District Man Sentenced to 48 Years in Prison for 2014 Slaying at Southeast Washington Barber Shop
Defendant Repeatedly Shot Customer in Late-Morning Attack
WASHINGTON – Antwon D. Green, 29, of Washington, D.C., was sentenced today to 48 years in prison for killing a man in 2014 at a Southeast Washington barber shop, announced U.S. Attorney Jessie K. Liu and Peter Newsham, Chief of the Metropolitan Police Department (MPD).
Green was found guilty by a jury in December 2017, following a trial in the Superior Court of the District of Columbia, of first-degree premeditated murder, attempted armed robbery, assault with a dangerous weapon, being a felon in possession of a firearm, and related charges. He was sentenced by the Honorable Judith Bartnoff. This prison term is in addition to a six-year sentence that Green must serve for an armed robbery he committed just weeks after the murder.
According to the government’s evidence, on Friday, Oct. 10, 2014, at about 11 a.m., Green walked by the front of the Kutt n’ Up barber shop in the 1400 block of Good Hope Road SE, and pointed at Breond Keys, a customer who was getting his hair cut inside.
Roughly 16 minutes later, Green, now wearing different clothing including a dark-colored hooded sweatshirt and a mask, ran into the barber shop, holding a pistol in his hand. Green immediately raised the pistol with both hands, pointed it at Mr. Keys as he sat in the barber chair getting his haircut, and opened fire, hitting Mr. Keys several times. Other patrons and barbers scrambled to keep from being struck by Green’s bullets. Once Mr. Keys fell to the floor, Green continued to fire at him, striking him several additional times. As Mr. Keys lay dying on the barber shop floor, Green dug his ungloved-hand into Mr. Keys’ right, front pants pocket, stealing the contents therefrom. Green then fled the barber shop.
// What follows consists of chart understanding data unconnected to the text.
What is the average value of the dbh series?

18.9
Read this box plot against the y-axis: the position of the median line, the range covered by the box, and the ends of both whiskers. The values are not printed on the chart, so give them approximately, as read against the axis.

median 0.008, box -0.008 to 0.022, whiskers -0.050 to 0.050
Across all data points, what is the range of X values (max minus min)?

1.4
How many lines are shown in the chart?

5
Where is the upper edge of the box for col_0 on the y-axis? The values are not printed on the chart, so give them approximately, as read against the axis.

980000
Mr. Keys, 38, was taken to a hospital, but pronounced dead a short time after the shooting.
Several surveillance cameras mounted inside the barber shop caught the murder on video. However, because Green successfully disguised his appearance with his hoodie and mask, none of the eyewitnesses were able to identify the gunman. Upon examining the surveillance footage, the detectives saw that the gunman had reached into Mr. Keys’s pocket during the incident. Accordingly, they submitted Mr. Keys’s pants for DNA examination and analysis. DNA testing revealed that Green’s DNA (i.e., his skin cells) were found inside Mr. Keys’s right front pants pocket.
Following an investigation by MPD, Green was charged in the murder in July 2015. He has been in custody ever since.
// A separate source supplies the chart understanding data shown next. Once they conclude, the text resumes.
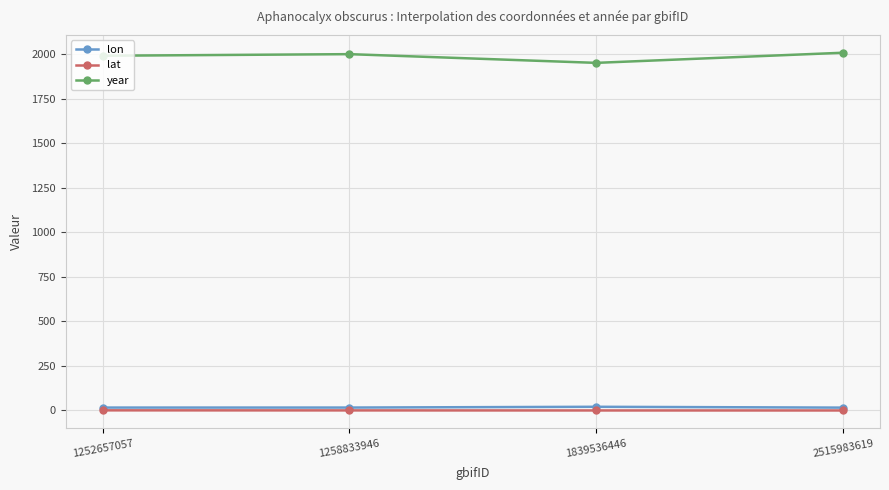

How many data points in lon are less than 14?

2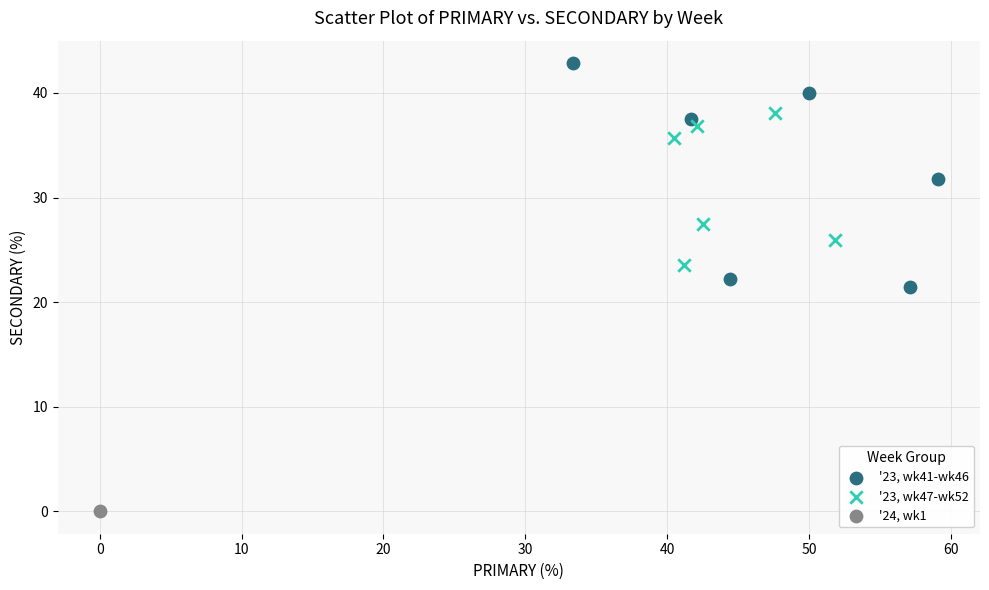

Which series contains the lowest Y value?

'24, wk1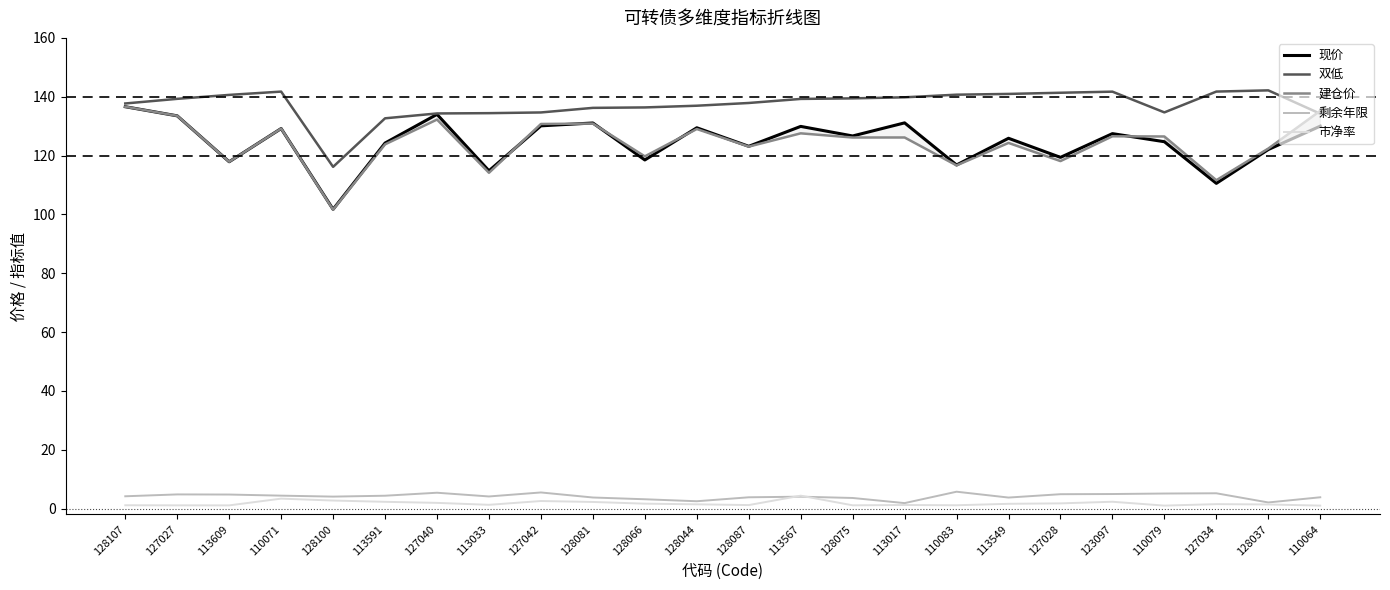

Reading right to left, what are all the values shown in this chart?

现价: 130.0	122.0	110.5	124.7	127.5	119.4	125.9	116.8	131.1	126.7	129.9	123.1	129.4	118.5	131.1	130.1	114.8	134.0	124.2	101.7	129.2	117.9	133.5	136.6
双低: 134.2	142.2	141.8	134.7	141.7	141.3	140.9	140.7	139.8	139.4	139.2	137.9	136.9	136.4	136.2	134.7	134.4	134.3	132.7	116.2	141.7	140.6	139.3	137.7
建仓价: 135.2	122.4	111.6	126.5	126.5	118.1	124.3	116.7	126.1	126.1	127.5	123.0	129.0	119.7	130.9	130.7	114.1	132.2	123.8	101.6	129.2	117.9	133.5	136.6
剩余年限: 3.8	2.1	5.2	5.1	4.9	4.9	3.7	5.7	1.8	3.6	4.0	3.8	2.5	3.1	3.7	5.5	4.1	5.4	4.4	4.0	4.4	4.8	4.8	4.2
市净率: 1.0	1.4	1.5	1.0	2.3	1.8	1.6	1.1	1.2	1.1	4.4	1.2	1.4	1.6	2.2	2.5	1.3	1.9	2.3	2.7	3.4	1.1	1.1	1.1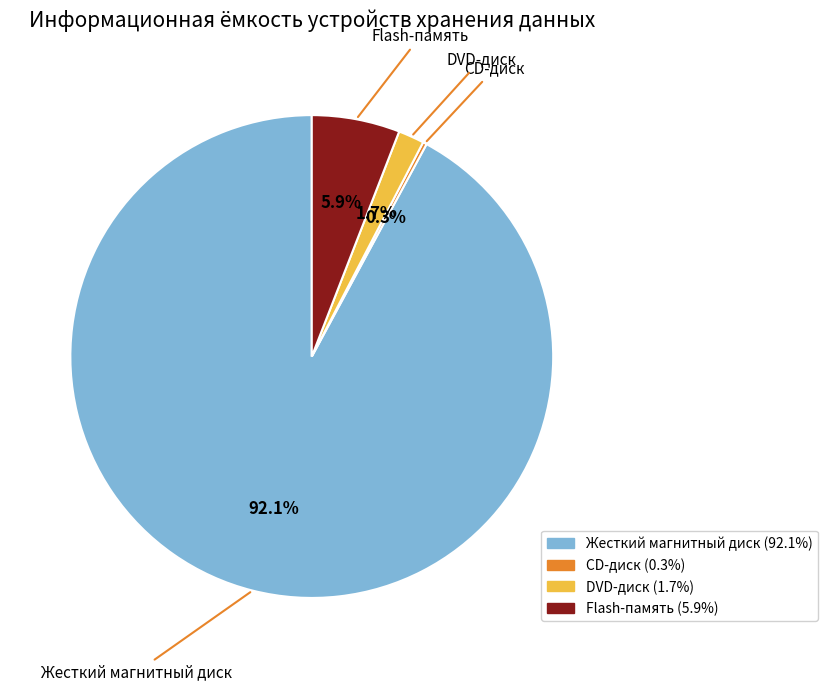

What percentage do DVD-диск and Жесткий магнитный диск together represent?

93.8%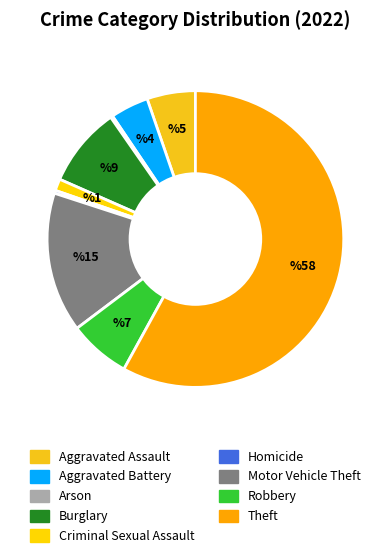

How many segments does this pie chart have?

9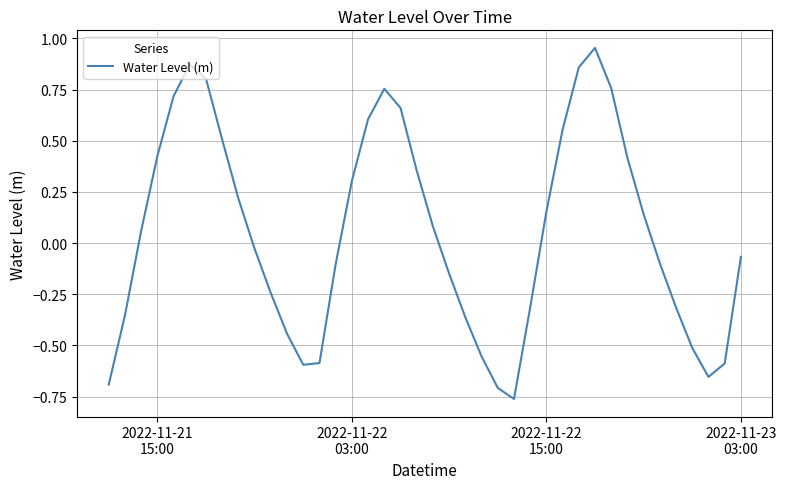

What is the difference between the maximum and minimum values?

1.7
The armed robbery case stemmed from a crime carried out by Green on Oct. 28, 2014, at a liquor store about a block away from where he earlier had committed the murder. That day, at approximately 4:15 p.m., Green ran past a man with a sleeping infant strapped to his chest and robbed a store owner who was restocking an ATM machine. He fled with $12,000 in cash. Green pled guilty in 2015 to a charge of armed robbery for this offense.
In announcing the sentence, U.S. Attorney Liu and Chief Newsham commended the work of those who investigated the case from the Metropolitan Police Department and the FBI. They also expressed appreciation for the assistance provided by the District of Columbia Office of the Medical Examiner, the Glendale Verdugo Regional Crime Laboratory, and the District of Columbia Department of Forensic Sciences. They acknowledged the efforts of those who worked on the case from the U.S. Attorney’s Office, including Michael Ambrosino, Special Counsel for DNA and Forensic Evidence Litigation; Forensic Operation/Program Specialist Benjamin Kagan-Guthrie; Victim/Witness Advocate James Brennan; Paralegal Specialists Kelly Blakeney and Meridith McGarrity; Criminal Investigators John Marsh, William Hamann, and Zachary McMenamin, and Litigation Technology Specialist Leif Hickling. Finally, they commended the work of Assistant U.S. Attorneys Richard DiZinno, Glenn Kirschner and Allessandra Stewart, who investigated and prosecuted the case.